Après Central Processing Unit, Favorite Recordings ou encore le Japon, voici notre nouvelle label week : Music From Memory ! Fondé en 2013 par Jamie Tiller et Tako Reyenga, ce label de rééditions (mais pas que) se tourne autant vers l’ambient que la pop déviante ou le club, mais avec toujours ce goût pour l’inattendu, le pas de côté, l’expérimentation.

Toute la semaine, nous allons faire un plongeon chez Jamie & Tako donc, dans leurs disques qui élèvent l’âme : il y a eu un radioshow spécial sur les ondes du Mellotron, un plongeon dans le catalogue du label, pleins de tracks sur les réseaux sociaux, un portrait du flamboyant chanteur et musicien Richenel, une chronique du très bel album Marea / Tide des italiens Ruins. Mais tout de suite, direction le Brésil et Origens Da Luz, réédition sublime de l’artiste Priscilla Ermel.

Est-ce que l’on peut être profondément ancrée dans son pays, son territoire et sa culture et explorer tous les chants du possible, en même temps ? Pas de réponse par oui ou non ici, mais la question se pose au regard des oeuvres de Priscilla Ermel. Musicienne, compositrice et multi-instrumentiste brésilienne, elle a grandi à São Paulo, étudiée la musique contemporaine en Europe, écouté les disques de Chico Buarque, enregistrée dans la jungle amazonienne aux côtés de peuples indigènes et surtout, sû comprimer des mondes qui ne côtoyaient pas, ou peu. 

Celui des musiques savantes avec une pop qui ne connait pas de frontières. À l’écoute d’Origens Da Luz, compilation qui regroupe des travaux enregistrés entre 1986 et 1994, l’extraordinaire diversité des sons frappe d’abord : on passe de la jungle à des ritournelles d’inspiration asiatiques, de chants aborigènes à des complaintes au violoncelle et à la guitare acoustique. Des percussions, claquements de mains et chants sur « Americua » aux longues plages synthétiques très japonisantes de « Cristal De Fogo », il existe un monde qu’Ermel franchit sans la moindre difficulté. 
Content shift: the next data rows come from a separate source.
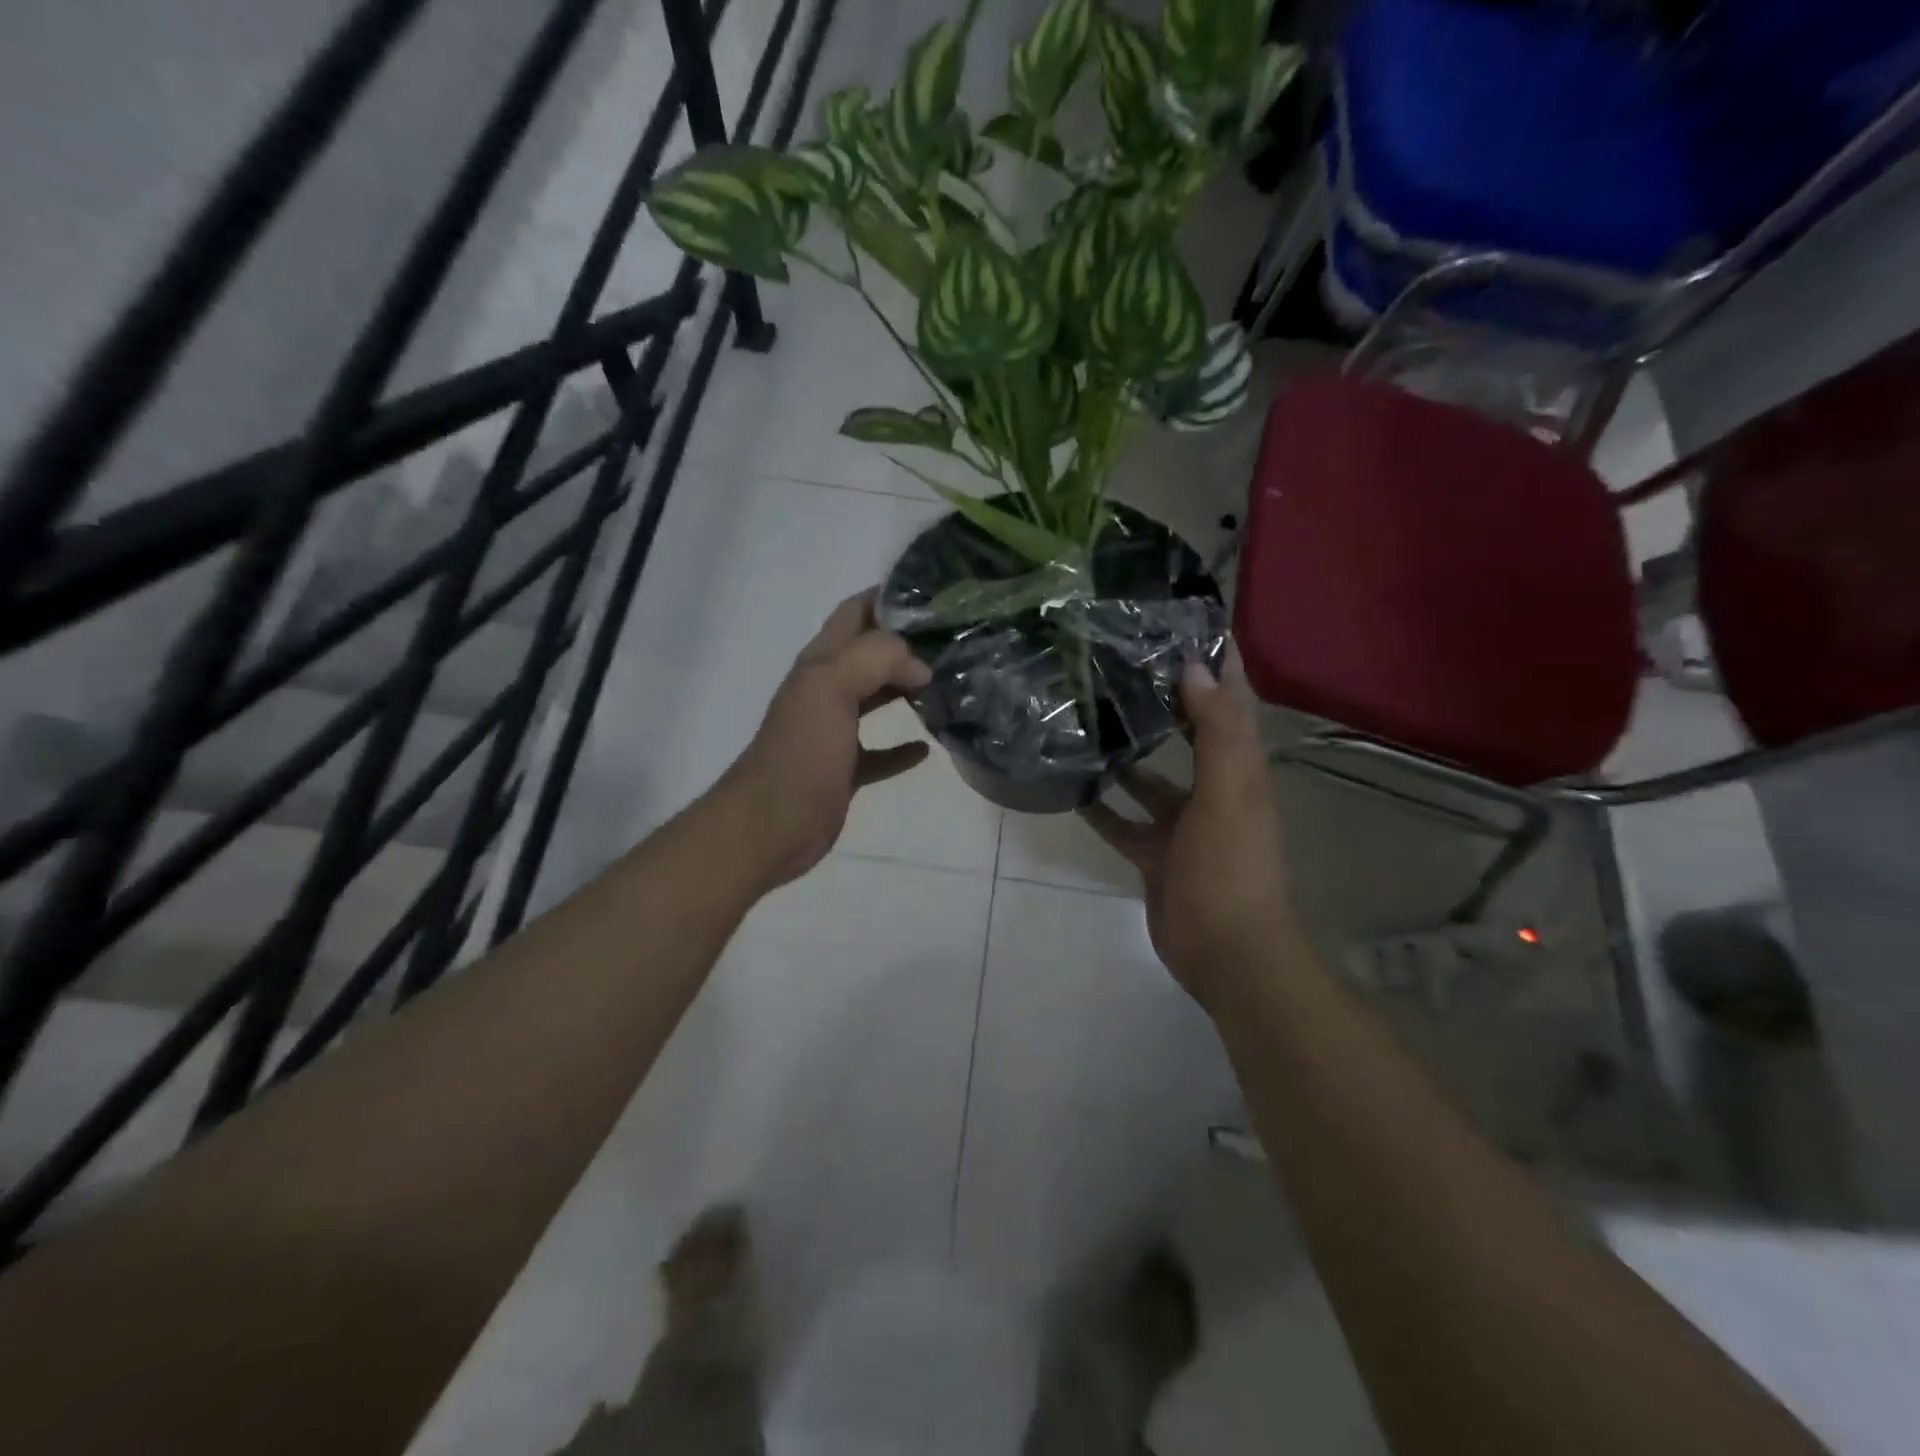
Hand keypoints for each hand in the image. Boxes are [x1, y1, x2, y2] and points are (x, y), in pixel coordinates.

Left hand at [715, 590, 933, 890]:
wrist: (772, 825)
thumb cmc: (801, 752)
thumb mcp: (832, 687)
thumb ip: (877, 659)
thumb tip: (921, 666)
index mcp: (821, 662)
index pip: (855, 613)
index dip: (889, 597)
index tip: (936, 595)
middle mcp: (827, 690)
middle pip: (870, 653)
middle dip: (908, 643)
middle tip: (956, 640)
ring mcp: (834, 731)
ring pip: (876, 698)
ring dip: (908, 689)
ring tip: (951, 684)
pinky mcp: (845, 769)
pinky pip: (880, 751)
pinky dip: (903, 747)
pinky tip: (928, 748)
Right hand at [1082, 649, 1302, 1006]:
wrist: (1226, 951)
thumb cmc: (1231, 866)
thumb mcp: (1229, 793)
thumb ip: (1216, 732)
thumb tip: (1195, 668)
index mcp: (1239, 769)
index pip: (1231, 702)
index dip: (1217, 663)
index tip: (1186, 622)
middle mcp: (1214, 789)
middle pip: (1189, 733)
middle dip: (1164, 700)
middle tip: (1119, 663)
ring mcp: (1183, 824)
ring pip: (1150, 779)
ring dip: (1128, 754)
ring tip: (1086, 719)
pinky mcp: (1156, 854)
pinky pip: (1123, 823)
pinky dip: (1102, 808)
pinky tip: (1073, 787)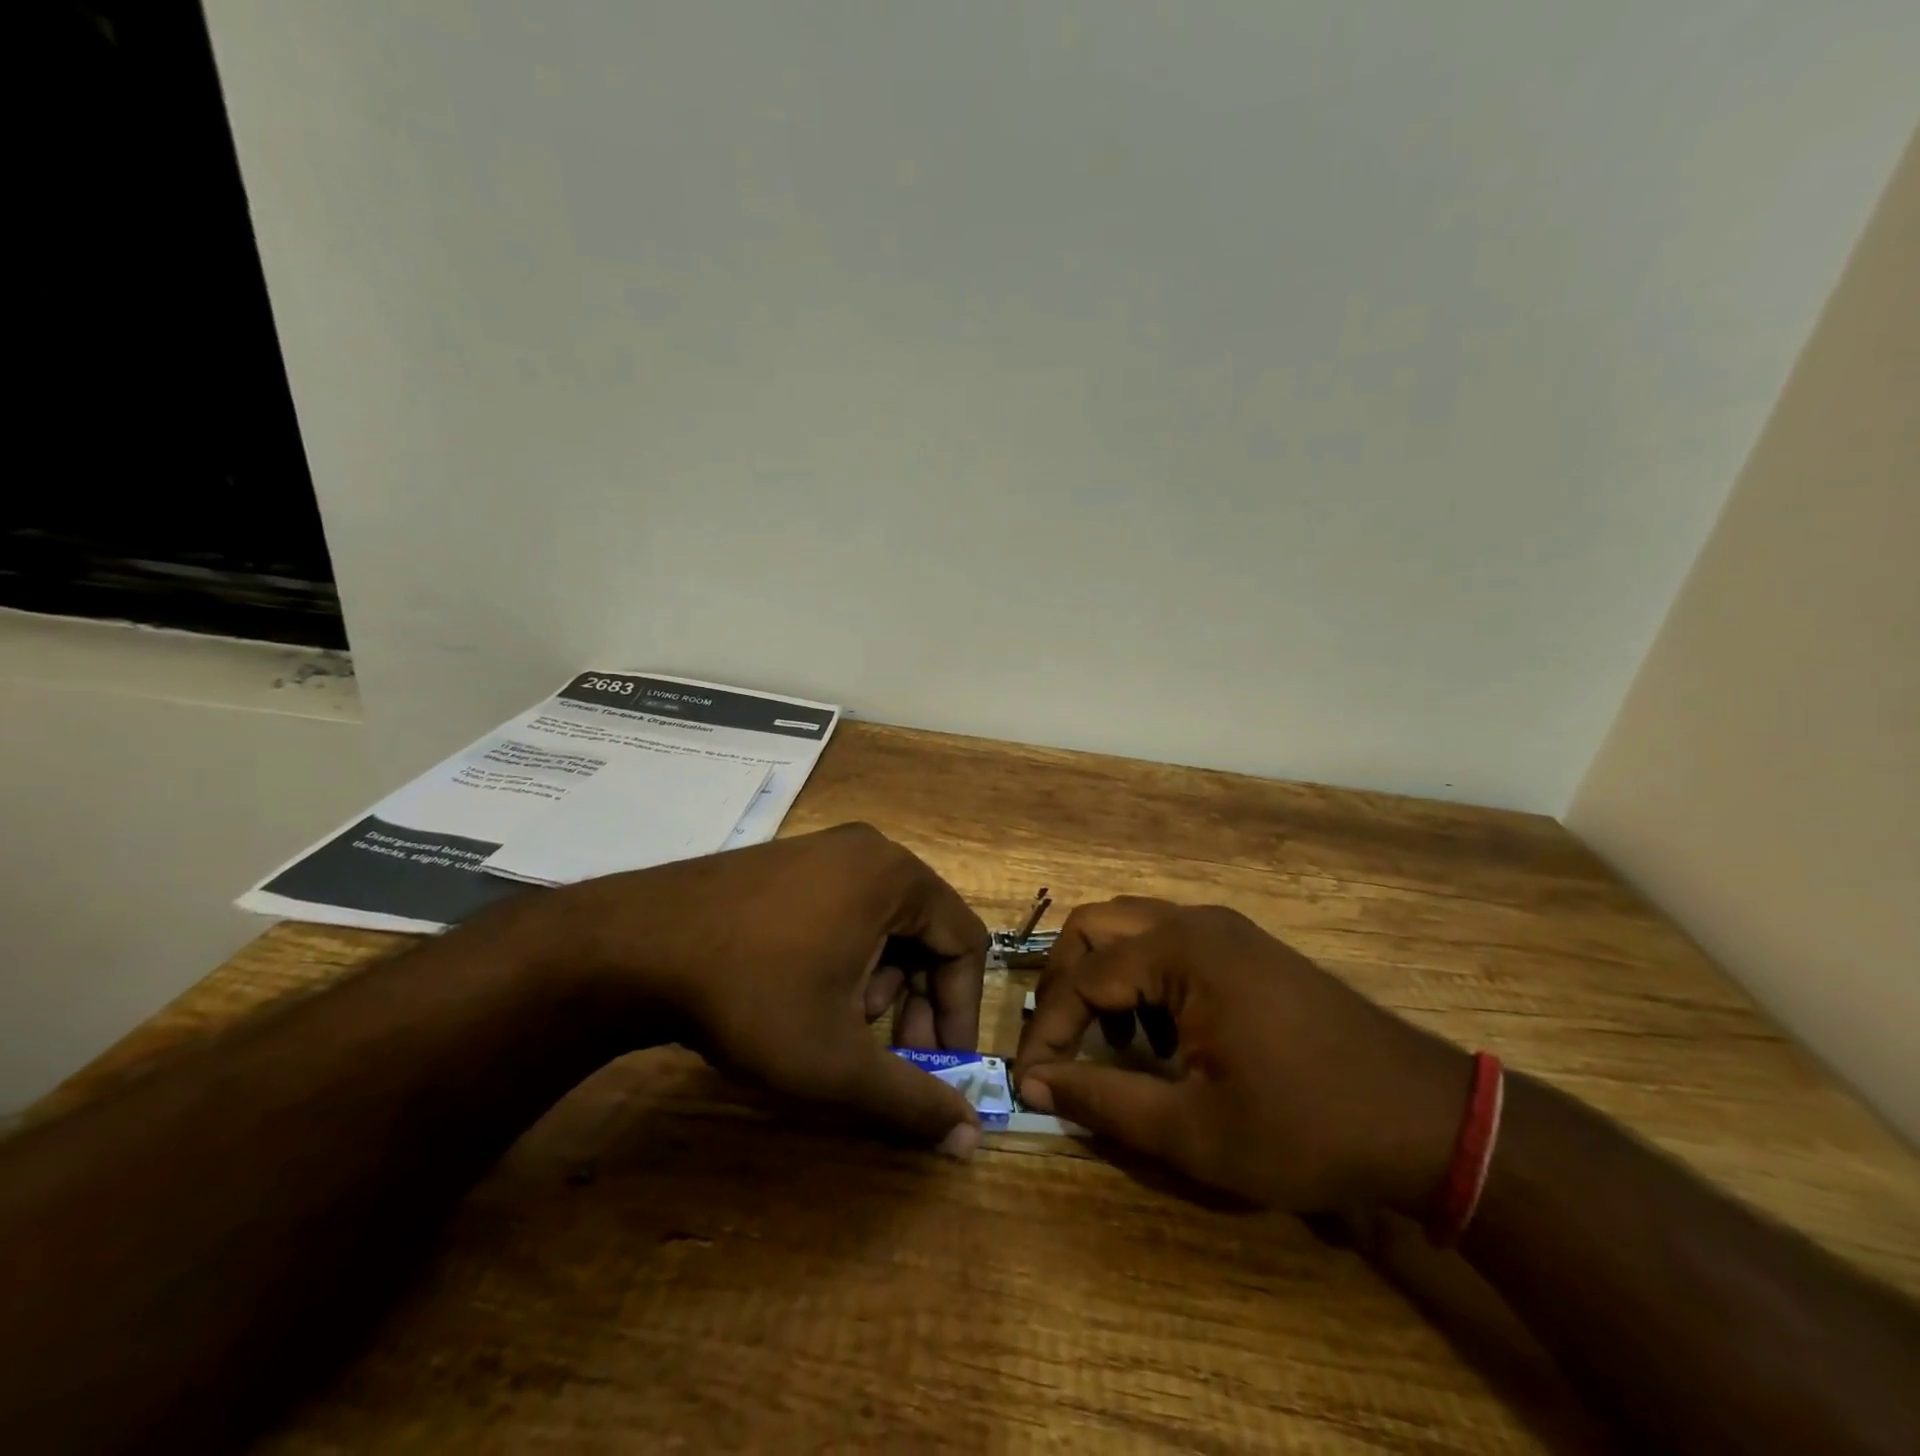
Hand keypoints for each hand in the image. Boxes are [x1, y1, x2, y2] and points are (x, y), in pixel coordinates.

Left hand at [517, 823, 989, 1154]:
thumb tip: (972, 1141)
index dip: (959, 1011)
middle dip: (913, 1000)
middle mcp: (867, 849)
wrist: (633, 946)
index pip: (964, 943)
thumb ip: (912, 1100)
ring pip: (883, 921)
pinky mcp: (787, 860)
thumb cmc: (752, 996)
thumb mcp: (837, 1060)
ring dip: (878, 981)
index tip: (937, 1065)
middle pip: (924, 930)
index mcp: (896, 876)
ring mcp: (822, 849)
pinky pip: (844, 907)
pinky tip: (807, 992)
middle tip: (888, 1053)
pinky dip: (845, 955)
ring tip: (840, 1024)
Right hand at [1012, 898, 1470, 1211]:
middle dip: (1066, 984)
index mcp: (1180, 950)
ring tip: (1114, 1045)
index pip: (1082, 977)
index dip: (1047, 1031)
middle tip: (1063, 1045)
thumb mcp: (1194, 1132)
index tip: (1029, 1082)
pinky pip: (1169, 943)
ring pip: (1132, 929)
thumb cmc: (1306, 1127)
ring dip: (1105, 978)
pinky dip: (1143, 978)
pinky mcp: (1246, 949)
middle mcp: (1197, 921)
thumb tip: (1034, 1084)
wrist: (1428, 1120)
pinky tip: (1163, 1037)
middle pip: (1097, 927)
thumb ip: (1103, 1102)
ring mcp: (1226, 930)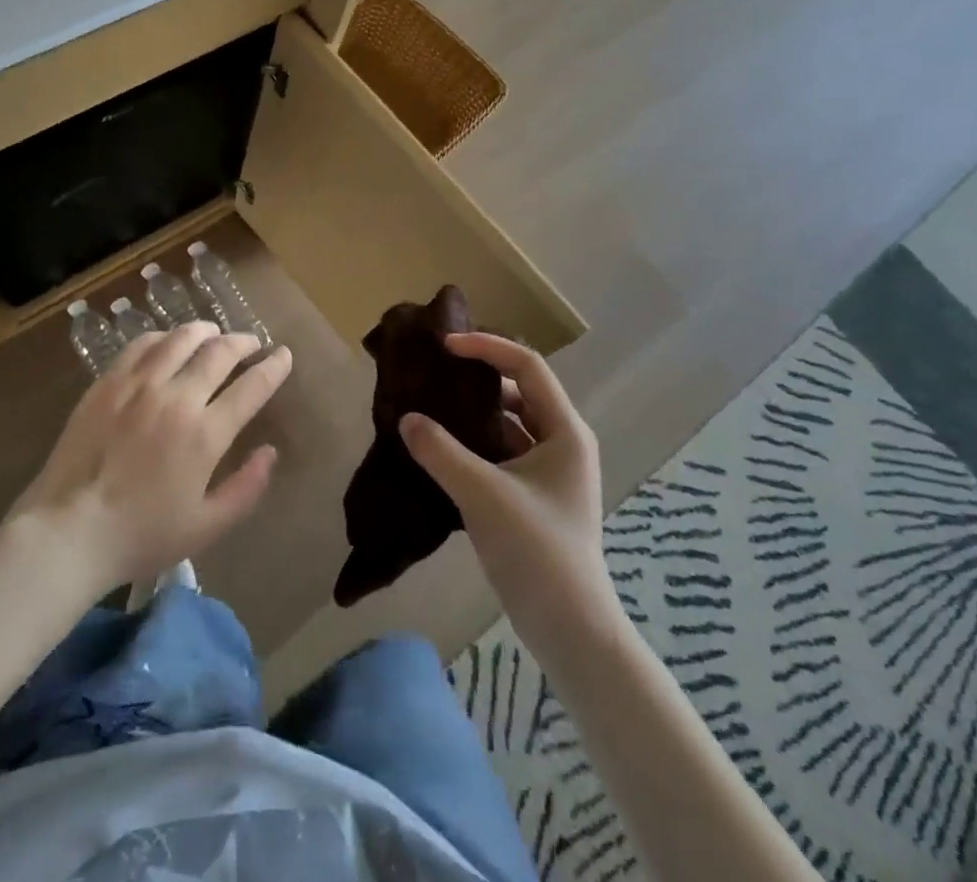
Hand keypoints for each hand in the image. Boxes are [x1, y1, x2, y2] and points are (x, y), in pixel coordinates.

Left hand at [10, 321, 290, 593]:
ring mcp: (138, 385)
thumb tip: (270, 452)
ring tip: (213, 333)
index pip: (251, 387)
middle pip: (219, 352)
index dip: (273, 367)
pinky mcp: (108, 382)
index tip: (284, 355)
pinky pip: (141, 345)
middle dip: (243, 341)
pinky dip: (163, 337)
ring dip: (205, 331)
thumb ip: (246, 488)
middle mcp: (176, 398)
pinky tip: (168, 342)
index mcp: (205, 434)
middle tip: (252, 342)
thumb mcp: (206, 527)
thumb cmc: (142, 535)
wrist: (69, 531)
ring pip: (180, 339)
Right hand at [399, 333, 621, 646]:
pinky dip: (471, 444)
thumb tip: (406, 418)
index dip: (487, 347)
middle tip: (433, 371)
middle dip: (477, 377)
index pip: (527, 367)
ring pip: (506, 424)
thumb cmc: (537, 551)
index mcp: (565, 431)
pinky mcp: (532, 496)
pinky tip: (438, 448)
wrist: (570, 631)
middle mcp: (561, 442)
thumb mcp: (483, 494)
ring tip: (428, 406)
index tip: (445, 346)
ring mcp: (547, 471)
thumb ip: (441, 451)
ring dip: (471, 414)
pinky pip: (499, 452)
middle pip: (517, 391)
C’est, on peut le dire, l’avantage des musiques dites savantes : elles sont un espace hors-cadre, loin des préoccupations d’efficacité, de mélodies parfois. Un auteur s’y autorise des excursions que lui seul maîtrise, et tant mieux si les auditeurs suivent. Il n’y a pas de compromission. C’est cet esprit que l’on retrouve tout au long du disque. Car amasser, compresser, lier des traditions centenaires de chants aborigènes à des synthés tout ce qu’il y a de plus moderne, technologique, n’est pas commun. Loin de paraître emprunté ou faux, une beauté légère et cristalline s’échappe de cette collection d’enregistrement. Surtout que tous ne relèvent pas du même type. « Sete Quedas », « Folia Do Divino », « Meia Noite » sont eux, des bijoux folk et ambiant. Cordes pincées, douceur des accords, nappes rassurantes, la plénitude, le zen même, est à porter d’oreilles. 

Ermel a combiné des structures et des harmonies totalement, occidentales, brésiliennes donc, à des modes d’écritures asiatiques – elle a étudié le taoïsme et le Taï Chi. Pour ce deux éléments, les tonalités et les gammes ne sont pas les mêmes. Les notes ne s’écrivent pas sur les mêmes partitions. C’est comme agréger deux alphabet différents dans un seul livre. On entend chaque partie distinctement et pourtant, par un heureux hasard, l’ensemble fait sens. Cela tient. Un nouveau langage se crée. Comment, on ne sait trop. Il est difficile de mettre des mots précis sur des sensations vaporeuses. Mais toujours est-il que ses compositions, mystiques et douces, belles et étranges, sonnent immédiatement comme nulle autre. Une musique d’ici et d’ailleurs, du Brésil et de l’Asie, du Vieux et du Nouveau Monde, du moment présent et touchant une certaine éternité.